The test suite includes two critical helper functions to simplify test implementation:

wait_for_task_completion(task_id, timeout=30, poll_interval=0.1)

  • Purpose: Polls the /result/{task_id} endpoint until the task reaches a terminal state (COMPLETED or FAILED).
  • Implementation:
    • Uses a while loop with a configurable timeout.
    • Sleeps for poll_interval (default: 100ms) between polls to avoid overwhelming the server.
    • Raises TimeoutError if the task does not complete within the timeout.
  • Usage: Used in 90% of tests to abstract away polling logic.

register_and_execute(func, args_tuple, kwargs_dict=None)

  • Purpose: Combines function registration and execution into a single call.
  • Implementation:
    • Serializes the function using dill.
    • Sends POST /register_function.
    • Serializes the arguments as (args_tuple, kwargs_dict).
    • Sends POST /execute_function.
    • Returns the task_id.
  • Usage: Simplifies test code by reducing boilerplate.

7. Conclusion

The implementation successfully passed 100% of the instructor-provided tests (test_webservice.py) and the extended comprehensive test suite (22 tests in test_comprehensive.py).
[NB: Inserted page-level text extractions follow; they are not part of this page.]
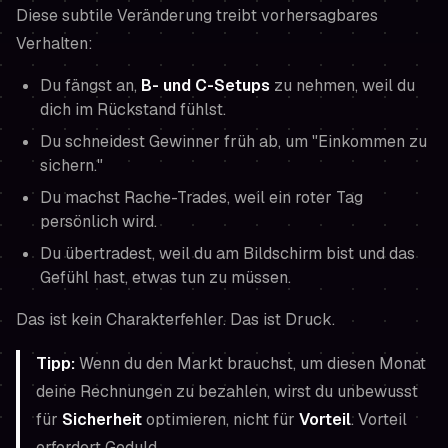
Diese subtile Veränderung treibt vorhersagbares
Verhalten:
Du fängst an,
B- und C-Setups
zu nehmen, weil du
dich im Rückstand fühlst.
Du schneidest Gewinner früh ab, um "Einkommen zu
sichern."
Du machst Rache-Trades, weil ein roter Tag
persönlich wird.
Du übertradest, weil du am Bildschirm bist und das
Gefühl hast,
etwas tun
zu müssen.
Das ist kein Charakterfehler. Das ist Druck.
Tipp:
Wenn du den Markt
brauchst
, um diesen Monat
deine Rechnungen zu bezahlen, wirst du unbewusst
für
Sicherheit
optimieren, nicht für
Vorteil
. Vorteil
erfordert Geduld.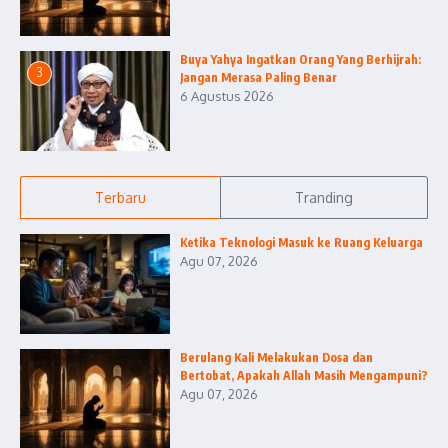
Buya Yahya Ingatkan Orang Yang Berhijrah:
3
Jangan Merasa Paling Benar
6 Agustus 2026
Terbaru
Tranding
Ketika Teknologi Masuk ke Ruang Keluarga
Agu 07, 2026
Berulang Kali Melakukan Dosa dan
Bertobat, Apakah Allah Masih Mengampuni?
Agu 07, 2026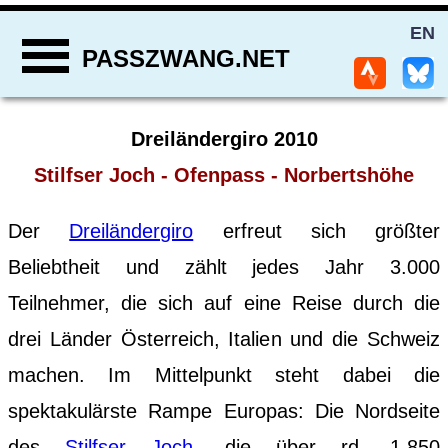
EN
PASSZWANG.NET
Dreiländergiro 2010
Stilfser Joch - Ofenpass - Norbertshöhe
Der
Dreiländergiro
erfreut sich größter
Beliebtheit und zählt jedes Jahr 3.000
Teilnehmer, die sich auf eine Reise durch die
drei Länder Österreich, Italien und die Schweiz
machen. Im Mittelpunkt steht dabei die
spektakulärste Rampe Europas: Die Nordseite
des
Stilfser Joch
, die über rd. 1.850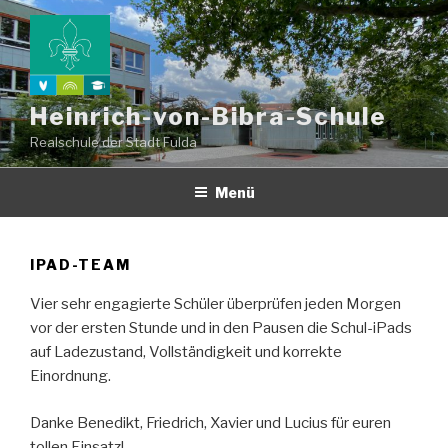
Zum
Inhalt
springen
Heinrich-von-Bibra-Schule
Realschule der Stadt Fulda
Menü
IPAD-TEAM
Vier sehr engagierte Schüler überprüfen jeden Morgen
vor der ersten Stunde und in den Pausen die Schul-iPads
auf Ladezustand, Vollständigkeit und korrekte
Einordnung.
Danke Benedikt, Friedrich, Xavier und Lucius für euren
tollen Einsatz!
The system correctly handles:

  • Complete task lifecycle (Registration → Execution → Status Polling → Result Retrieval).
  • Graceful recovery from worker failures and user code exceptions.
  • Expected parallel scaling behavior across all three modes (Local, Pull, and Push).
  • Edge cases including invalid inputs, non-existent resources, and large payloads.

All tests were executed with detailed logging enabled, and results were verified both programmatically (via assertions) and manually (via log inspection).